== SUPPLIED MATERIAL ==
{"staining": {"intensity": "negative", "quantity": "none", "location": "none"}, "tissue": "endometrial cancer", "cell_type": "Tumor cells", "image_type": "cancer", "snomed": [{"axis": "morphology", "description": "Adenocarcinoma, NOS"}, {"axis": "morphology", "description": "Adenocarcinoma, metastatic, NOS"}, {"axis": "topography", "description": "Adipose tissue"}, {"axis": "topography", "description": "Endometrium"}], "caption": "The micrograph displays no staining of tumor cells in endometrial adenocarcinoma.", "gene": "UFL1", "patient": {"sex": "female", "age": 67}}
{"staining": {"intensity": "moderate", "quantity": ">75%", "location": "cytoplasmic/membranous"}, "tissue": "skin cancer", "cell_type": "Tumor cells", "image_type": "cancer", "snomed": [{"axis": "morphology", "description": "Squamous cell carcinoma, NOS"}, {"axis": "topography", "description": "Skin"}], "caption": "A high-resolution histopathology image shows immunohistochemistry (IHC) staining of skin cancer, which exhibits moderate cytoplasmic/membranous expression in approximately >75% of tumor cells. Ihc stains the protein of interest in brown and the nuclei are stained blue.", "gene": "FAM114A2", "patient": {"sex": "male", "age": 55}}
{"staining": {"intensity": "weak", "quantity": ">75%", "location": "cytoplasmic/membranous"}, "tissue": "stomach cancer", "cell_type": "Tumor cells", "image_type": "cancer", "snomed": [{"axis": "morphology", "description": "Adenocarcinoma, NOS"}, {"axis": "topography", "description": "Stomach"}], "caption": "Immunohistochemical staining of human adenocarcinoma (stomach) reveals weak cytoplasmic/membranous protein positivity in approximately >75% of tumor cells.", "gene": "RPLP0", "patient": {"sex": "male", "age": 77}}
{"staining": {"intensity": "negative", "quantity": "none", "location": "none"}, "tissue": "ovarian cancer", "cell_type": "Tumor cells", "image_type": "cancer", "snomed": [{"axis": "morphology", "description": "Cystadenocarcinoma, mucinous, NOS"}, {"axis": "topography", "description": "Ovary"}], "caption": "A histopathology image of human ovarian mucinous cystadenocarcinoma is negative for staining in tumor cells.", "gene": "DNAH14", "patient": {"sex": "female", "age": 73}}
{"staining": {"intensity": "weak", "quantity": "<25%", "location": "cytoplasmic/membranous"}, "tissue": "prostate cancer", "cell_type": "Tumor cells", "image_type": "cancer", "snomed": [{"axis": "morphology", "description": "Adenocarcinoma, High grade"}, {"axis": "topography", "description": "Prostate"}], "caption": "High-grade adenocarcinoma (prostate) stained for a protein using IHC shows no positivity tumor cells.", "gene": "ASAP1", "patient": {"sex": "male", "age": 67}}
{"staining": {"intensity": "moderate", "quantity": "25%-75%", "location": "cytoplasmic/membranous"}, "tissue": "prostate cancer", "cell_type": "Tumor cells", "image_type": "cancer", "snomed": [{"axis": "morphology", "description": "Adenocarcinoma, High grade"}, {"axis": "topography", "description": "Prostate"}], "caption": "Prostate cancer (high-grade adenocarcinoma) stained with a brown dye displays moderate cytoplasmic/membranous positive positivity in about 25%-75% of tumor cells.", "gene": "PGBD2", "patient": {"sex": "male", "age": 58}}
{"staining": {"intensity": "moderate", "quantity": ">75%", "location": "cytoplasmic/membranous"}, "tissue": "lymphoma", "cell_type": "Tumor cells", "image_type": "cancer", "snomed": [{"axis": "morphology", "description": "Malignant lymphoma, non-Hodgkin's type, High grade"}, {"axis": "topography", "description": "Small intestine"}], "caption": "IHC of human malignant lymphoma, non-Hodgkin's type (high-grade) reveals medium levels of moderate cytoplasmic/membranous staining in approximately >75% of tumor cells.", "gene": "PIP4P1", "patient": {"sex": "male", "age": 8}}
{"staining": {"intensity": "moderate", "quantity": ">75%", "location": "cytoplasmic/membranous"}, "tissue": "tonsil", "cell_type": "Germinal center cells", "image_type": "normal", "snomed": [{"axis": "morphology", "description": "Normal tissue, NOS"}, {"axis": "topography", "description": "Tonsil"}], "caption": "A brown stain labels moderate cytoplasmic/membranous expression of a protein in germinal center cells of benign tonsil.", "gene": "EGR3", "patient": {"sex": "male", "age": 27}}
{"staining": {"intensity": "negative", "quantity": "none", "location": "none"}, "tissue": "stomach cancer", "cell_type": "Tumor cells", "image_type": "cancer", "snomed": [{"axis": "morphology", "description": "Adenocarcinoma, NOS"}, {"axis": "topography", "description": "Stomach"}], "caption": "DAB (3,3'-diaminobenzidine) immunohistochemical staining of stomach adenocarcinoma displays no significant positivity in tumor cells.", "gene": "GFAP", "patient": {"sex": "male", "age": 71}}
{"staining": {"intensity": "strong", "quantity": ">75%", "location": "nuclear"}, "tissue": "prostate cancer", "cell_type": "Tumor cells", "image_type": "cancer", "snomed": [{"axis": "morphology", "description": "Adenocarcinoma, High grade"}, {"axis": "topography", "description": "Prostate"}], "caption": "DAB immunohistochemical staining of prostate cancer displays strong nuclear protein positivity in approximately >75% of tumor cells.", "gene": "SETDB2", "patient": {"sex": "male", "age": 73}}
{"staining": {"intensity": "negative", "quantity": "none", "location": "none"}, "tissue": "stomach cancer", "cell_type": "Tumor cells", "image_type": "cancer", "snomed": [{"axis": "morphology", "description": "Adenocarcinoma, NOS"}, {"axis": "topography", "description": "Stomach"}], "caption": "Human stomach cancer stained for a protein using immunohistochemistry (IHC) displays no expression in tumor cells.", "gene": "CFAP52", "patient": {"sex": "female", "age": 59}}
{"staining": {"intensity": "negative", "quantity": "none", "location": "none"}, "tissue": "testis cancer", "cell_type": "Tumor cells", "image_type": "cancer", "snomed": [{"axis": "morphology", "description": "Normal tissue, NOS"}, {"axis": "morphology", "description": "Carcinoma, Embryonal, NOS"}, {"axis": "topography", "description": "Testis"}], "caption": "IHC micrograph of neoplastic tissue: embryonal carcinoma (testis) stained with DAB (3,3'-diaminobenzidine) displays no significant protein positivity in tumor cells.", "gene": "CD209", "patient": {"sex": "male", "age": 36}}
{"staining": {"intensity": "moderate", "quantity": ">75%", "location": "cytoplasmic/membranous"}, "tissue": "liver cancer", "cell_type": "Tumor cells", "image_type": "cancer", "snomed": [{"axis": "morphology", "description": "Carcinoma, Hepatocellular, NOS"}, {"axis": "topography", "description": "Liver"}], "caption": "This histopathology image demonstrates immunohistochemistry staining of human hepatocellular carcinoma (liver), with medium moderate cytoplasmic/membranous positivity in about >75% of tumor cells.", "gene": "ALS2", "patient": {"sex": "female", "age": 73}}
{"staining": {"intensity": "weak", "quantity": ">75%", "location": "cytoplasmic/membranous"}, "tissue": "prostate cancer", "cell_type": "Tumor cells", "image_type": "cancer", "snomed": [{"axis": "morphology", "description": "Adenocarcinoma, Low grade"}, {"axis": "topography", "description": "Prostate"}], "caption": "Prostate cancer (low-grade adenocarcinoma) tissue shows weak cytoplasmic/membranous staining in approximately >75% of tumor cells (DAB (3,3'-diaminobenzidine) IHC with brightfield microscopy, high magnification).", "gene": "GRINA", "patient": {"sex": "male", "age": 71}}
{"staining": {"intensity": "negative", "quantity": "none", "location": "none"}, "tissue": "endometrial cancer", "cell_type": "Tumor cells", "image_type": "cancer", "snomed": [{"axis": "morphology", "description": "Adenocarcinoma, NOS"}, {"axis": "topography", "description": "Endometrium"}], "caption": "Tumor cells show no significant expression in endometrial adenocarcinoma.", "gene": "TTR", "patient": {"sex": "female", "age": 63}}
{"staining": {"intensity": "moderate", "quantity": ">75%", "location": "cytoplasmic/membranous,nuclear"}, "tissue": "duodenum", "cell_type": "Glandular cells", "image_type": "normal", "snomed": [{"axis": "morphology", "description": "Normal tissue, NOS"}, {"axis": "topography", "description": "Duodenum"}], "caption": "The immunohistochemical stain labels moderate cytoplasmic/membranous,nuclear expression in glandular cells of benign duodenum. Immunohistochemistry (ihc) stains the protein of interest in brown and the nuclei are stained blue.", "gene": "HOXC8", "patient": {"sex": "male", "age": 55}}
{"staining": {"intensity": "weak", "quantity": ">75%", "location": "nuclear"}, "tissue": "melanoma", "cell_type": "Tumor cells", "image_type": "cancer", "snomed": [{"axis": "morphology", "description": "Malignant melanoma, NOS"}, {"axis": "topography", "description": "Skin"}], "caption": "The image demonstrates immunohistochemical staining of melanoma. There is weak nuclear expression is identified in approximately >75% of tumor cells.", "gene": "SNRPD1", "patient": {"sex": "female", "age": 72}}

== WHAT YOU ARE ASKED TO DO ==
In the records above, find every line that contains the word "stomach" and copy it.

== TASK RESULT ==
{"staining": {"intensity": "weak", "quantity": ">75%", "location": "cytoplasmic/membranous"}, "tissue": "stomach cancer", "cell_type": "Tumor cells", "image_type": "cancer", "snomed": [{"axis": "morphology", "description": "Adenocarcinoma, NOS"}, {"axis": "topography", "description": "Stomach"}], "caption": "Immunohistochemical staining of human adenocarcinoma (stomach) reveals weak cytoplasmic/membranous protein positivity in approximately >75% of tumor cells.", "gene": "RPLP0", "patient": {"sex": "male", "age": 77}}
{"staining": {"intensity": "negative", "quantity": "none", "location": "none"}, "tissue": "stomach cancer", "cell_type": "Tumor cells", "image_type": "cancer", "snomed": [{"axis": "morphology", "description": "Adenocarcinoma, NOS"}, {"axis": "topography", "description": "Stomach"}], "caption": "DAB (3,3'-diaminobenzidine) immunohistochemical staining of stomach adenocarcinoma displays no significant positivity in tumor cells.", "gene": "GFAP", "patient": {"sex": "male", "age": 71}}
{"staining": {"intensity": "negative", "quantity": "none", "location": "none"}, "tissue": "stomach cancer", "cell_type": "Tumor cells", "image_type": "cancer", "snomed": [{"axis": "morphology", "description": "Adenocarcinoma, NOS"}, {"axis": "topography", "description": "Stomach"}], "caption": "Human stomach cancer stained for a protein using immunohistochemistry (IHC) displays no expression in tumor cells.", "gene": "CFAP52", "patient": {"sex": "female", "age": 59}}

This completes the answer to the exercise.